(TRECHO FORNECIDO):
········
Mudança na Lei do Cade pode facilitar práticas de fidelização

Uma emenda feita ao PLC 6/2010 (conhecido como Lei do Cade) pouco antes da votação realizada nessa quarta-feira, 1º, pelo Senado Federal pode gerar uma reviravolta nas regras que vigoram hoje no setor de telecomunicações com relação à fidelização dos consumidores. A emenda em questão foi sugerida pelo senador José Agripino (DEM/RN) e aceita de última hora pelo relator Francisco Dornelles (PP/RJ) por sugestão do senador Romero Jucá (PMDB/RR). O texto incluído retira a punição prevista às empresas que investirem na exclusividade de seus produtos. Ou seja, mesmo que as empresas adotem práticas anticompetitivas para tentar fortalecer a exclusividade de seus produtos no mercado, o Conselho Administrativo de Defesa Econômica (Cade) não poderá condená-las.
A emenda caiu como uma bomba nos escritórios de advocacia que trabalham na defesa antitruste. O entendimento dos advogados é que a medida é absolutamente contrária ao espírito da própria lei ao propor uma espécie de anistia às práticas que valorizam a exclusividade em confronto com a saudável concorrência comercial. "Essa emenda subverte toda a lógica da lei antitruste", analisa José Del Chiaro, renomado advogado da área concorrencial e conselheiro do Instituto Brasileiro de Estudos de Concorrência, Consumo e Comércio Internacional (Ibrac). "A emenda do Agripino é perversa e tem por intenção acabar com a concorrência."
········
(AMOSTRA DE DADOS):
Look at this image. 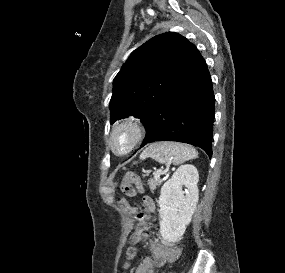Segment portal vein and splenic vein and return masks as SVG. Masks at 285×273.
<instances>
[{
    "label": "portal vein and splenic vein",
    "mask_w": 285,
    "mask_h": 273,
    "mask_svg": "<svg viewBox=\"0 0 285 273\" xmlns=\"http://www.w3.org/2000/svg\"><path fill=\"white\" fill-rule=\"evenodd\" d=\"M161 174H162V171L159 170V171L154 175V178H155V179H159Z\"/></svg>",
    "instance_id": "obj_1"
}]
</instances>
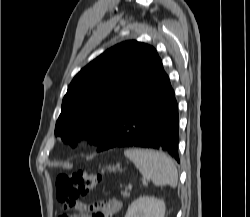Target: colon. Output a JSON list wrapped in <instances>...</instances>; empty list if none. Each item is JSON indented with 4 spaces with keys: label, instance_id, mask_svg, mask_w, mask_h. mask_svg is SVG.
Instances as JSON below:
<instances>
[{
    "label": "colon",
    "instance_id": "5ec220e1",
    "mask_svg": "<svg viewBox=\"0 0 250 217\" xmlns=\"http://www.w3.org/2000/svg\"><path fill=\"white\" fill-rule=\"evenodd\" d=\"M100 181L101 176L99 174L85 170L62 173L56 179L57 197L68 208L80 205L85 212L91 213L90 217H103L102 205L100 203L86 205L81 201V198L87 192L93 190ZM61 217L70 216L62 215Z\"/></svg>",
    "mask_w": 250,
    "mask_h": 217
}]
</instances>
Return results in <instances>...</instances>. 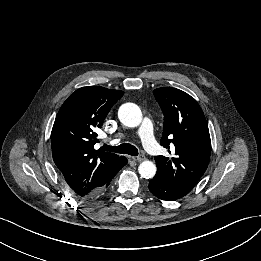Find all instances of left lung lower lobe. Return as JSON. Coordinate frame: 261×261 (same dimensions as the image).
<instances>
[{
    "mask_svg": "<svg viewBox=\"0 0 261 261\" xmlns=\"http://www.w3.org/2000/svg\"><path fill=\"white\" fill-rule=\"evenodd\" d=\"M149 190L154 196L165 201H175L185 196L170 187L169 184L157 174L150 180Z\"/></svg>",
    "mask_w": 261,
    "mask_h": 261,
    "instance_id": "1",
    "label": "left lung lower lobe"
}]
</instances>
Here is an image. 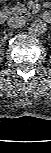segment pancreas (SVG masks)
<instances>
[{
  "label": "pancreas",
  "mask_w": 51,
  "mask_h": 153,
  "mask_svg": "<svg viewBox=\"0 0 51 153\" xmlns=\"http://www.w3.org/2000/svg\"><path fill=\"white\" fill-rule=\"evenodd\" d=\"M8 13L10 15H18V14H26L29 15V11L27 10L26 6L24 4H16L12 6L9 10Z\"/></svg>",
  "instance_id": "1"
}]
</instances>
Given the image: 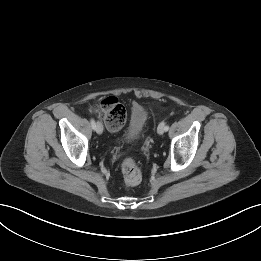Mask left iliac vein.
<instances>
[{
  "label": "left iliac vein",
  "mask_w": 261,
  "mask_h": 261,
  "mask_svg": "<svg viewBox=\"0 0 261 261\" xmlns=\"http://www.w3.org/2000/svg\"><path fill=\"white\" fill-rule=\"evenodd\" d=\"M165 127H166L165 123H163V122L160 123L157 128L158 134L162 135L165 132Z\"/></svg>",
  "instance_id": "obj_1"
}]
</instances>
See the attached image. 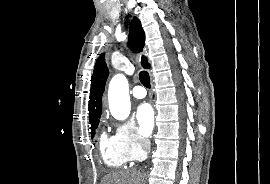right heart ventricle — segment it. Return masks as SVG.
<instances>
[{
  "label": "right heart ventricle",
  "instance_id": "1",
  "mask_svg": "<svg viewBox=\"0 0 270 184\" xmlns=\"http://www.w3.org/2000/svg\"><path fill=\"white\" fill-rule=\"evenodd\" d=\"M100 152L104 163L112 168L125 166L130 160L121 150L115 136L102 133L100 136Z\"/></svg>",
  "mask_w": 270,
  "mask_h": 184
}]
</instances>
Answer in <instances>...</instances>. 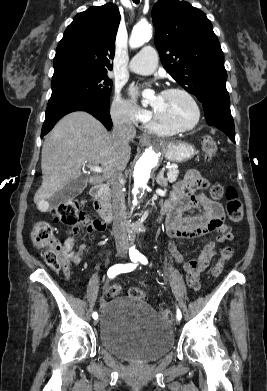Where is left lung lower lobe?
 Here are the masks:
<instances>
[{
  "instance_id": "1",
  "label": "left lung lower lobe",
  "mask_w": 267,
  "mask_h": 391,
  "mask_svg": "<svg viewBox=\"0 0 267 391\" xmlns=\"http://www.w3.org/2000/svg\"><path fill=\"white\" fill-rule=\"evenodd\" d=\"M202 104L208 125L217 127L235 143V128L229 98H214Z\"/></svg>"
}]
</instances>
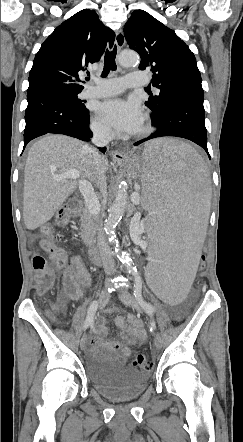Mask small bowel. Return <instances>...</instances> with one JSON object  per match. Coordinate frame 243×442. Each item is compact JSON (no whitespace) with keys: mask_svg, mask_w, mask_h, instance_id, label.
Wrapping results in <instances>:
<instances>
[{"mask_svg":"<svg viewBox=\"0 0 243 442\" xmlns=\"http://www.w3.org/2000/svg\"><path fill=\"white\" fill-rule=\"evenodd\" d=\"M62 284L60 300L63 304L68 300H81L83 298L82 287L90 284V274L80 256H72L70 265L63 275ZM115 325L127 333L129 343L132 345L141 344L146 339L147 335L143 328V322L134 314H129L127 317L118 316L115 319ZM106 335V322L101 319L97 325V336L91 342L118 353L120 360L124 361L130 354L129 347L117 340L106 339Z\"/></svg>","mask_w":243,"mask_h":442,"instance_id":"small-bowel-1","label":"small bowel"}]
</instances>
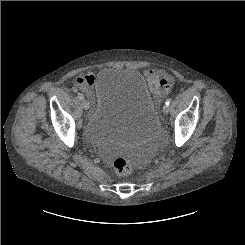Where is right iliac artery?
<instances>
[{"label": "right iliac artery", "instance_id": "right-iliac-artery-1", "mask_svg": "<svg viewBox=\"0 0 245 245\" xmlns=\"http://www.w3.org/2000/svg\"><path fill=\"white\" fill-rule=\"evenodd\" d=\"M78 98H79V100H83L84 96L82 94H78Z\"/></svg>", "mask_w": 245, "mask_h": 245}]
</instances>
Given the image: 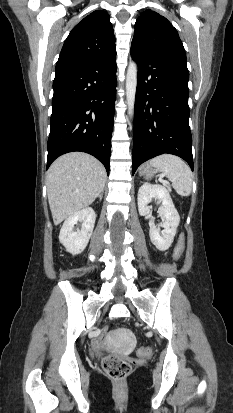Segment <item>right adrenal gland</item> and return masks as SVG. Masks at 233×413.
<instances>
[{"mask_svg": "<svg viewBox=\"0 0 233 413\" xmlns=\"http://www.w3.org/2000/svg\"><path fill=\"white\" fill-rule=\"evenodd\" d=\"M102 197H103V191L99 194L100 201L102 200Z\"/></svg>", "mask_w": 233, "mask_h": 413, "instance_id": "1", "label": "right adrenal gland"}]
</instances>
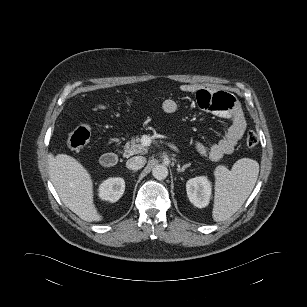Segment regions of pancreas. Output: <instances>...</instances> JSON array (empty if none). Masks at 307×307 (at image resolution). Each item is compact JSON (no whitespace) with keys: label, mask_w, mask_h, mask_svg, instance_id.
Returning <instances> with one entry per match:
<instances>
[{"label":"pancreas","mask_w":307,"mask_h":307,"mask_svg":"<svg viewBox=\"0 0 307 307\" xmlns=\"http://www.w3.org/2000/svg\"><path fill=\"white\" fill-rule=\"evenodd\" d=\"M146 150V147L142 144L141 138L135 136L131 138L130 142L125 144L123 156L128 158L134 154L144 153Z\"/></svg>","instance_id":"pancreas-1"}]
</instances>
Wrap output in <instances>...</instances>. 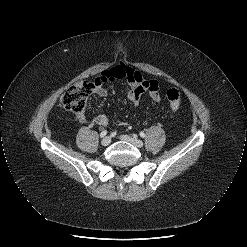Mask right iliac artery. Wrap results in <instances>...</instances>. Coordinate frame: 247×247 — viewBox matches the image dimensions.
I'll list each match as a JSON object with an SVG mask.
<instances>
[{
    "label": "right iliac artery",
    "instance_id": "obj_1",
    "mask_svg": "<svg viewBox=\"0 0 247 247\" xmlns=\"http://www.w3.org/2000/svg\"><path fill=\"white\" fill-rule=\"evenodd\" d=\"M106 134H107V130H103V131L100 133V137L102 138V137L106 136Z\"/></svg>",
    "mask_w": 247,
    "mask_h": 247
}]
</instances>
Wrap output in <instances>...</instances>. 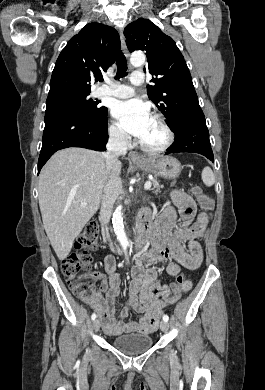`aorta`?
I'll return each mask as SVG.
<instances>
[{
    "label": "aorta",
    "mask_w": 265,
    "mask_h": 390,
    "mask_svg": "<svg viewBox=\"0 0 265 390\" xmlns=\"http://www.w3.org/2000/svg\"><path fill=\"white\" fill-rule=\"evenodd\" d=\"M130 63L134 67L142 66L145 63V55L141 52L133 53L130 58ZM112 224L114 233L119 243L123 247L129 246V241L124 229L122 206H118L115 209V212L113 213L112 217Z\"/></svg>",
    "instance_id": "aorta-1"
}]
</instances>
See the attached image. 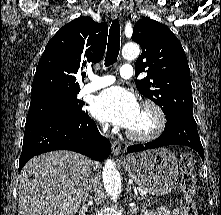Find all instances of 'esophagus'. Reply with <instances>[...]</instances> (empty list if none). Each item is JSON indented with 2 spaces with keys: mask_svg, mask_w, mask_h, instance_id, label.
Wrapping results in <instances>:
<instances>
[{
  "mask_svg": "<svg viewBox=\"0 0 221 215\" xmlns=\"http://www.w3.org/2000/svg\"><path fill=\"white\" fill-rule=\"evenodd\" d=\"M120 15H121L120 9L115 8V9L112 10L111 16H112L113 19H116V18L120 17ZM121 149H122L121 143L118 140L114 139L112 141L113 153L115 155H119L121 153Z\"/></svg>",
  "mask_w": 221,
  "mask_h": 215,
  "instance_id": "1",
  "label": "esophagus"
}]
</instances>
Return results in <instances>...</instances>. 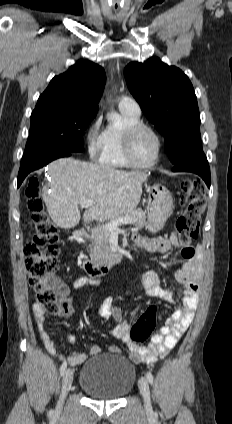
········
(OBJETIVO): Reescreva a notícia sobre a emenda à Lei do Cade começando em "Uma emenda feita" e seguindo até "não poderá condená-las.", com "de última hora" substituído por "no último momento". A listagem acima é material à parte, independente do trecho fornecido.

(RESOLUÇÃO):
Uma emenda feita ao PLC 6/2010 (conhecido como Lei do Cade) pouco antes da votação realizada nessa quarta-feira, 1º, pelo Senado Federal pode gerar uma reviravolta nas regras que vigoram hoje no setor de telecomunicações com relação à fidelização dos consumidores. A emenda em questão foi sugerida pelo senador José Agripino (DEM/RN) e aceita no último momento pelo relator Francisco Dornelles (PP/RJ) por sugestão do senador Romero Jucá (PMDB/RR). O texto incluído retira a punição prevista às empresas que investirem na exclusividade de seus produtos. Ou seja, mesmo que as empresas adotem práticas anticompetitivas para tentar fortalecer a exclusividade de seus produtos no mercado, o Conselho Administrativo de Defesa Econômica (Cade) não poderá condená-las.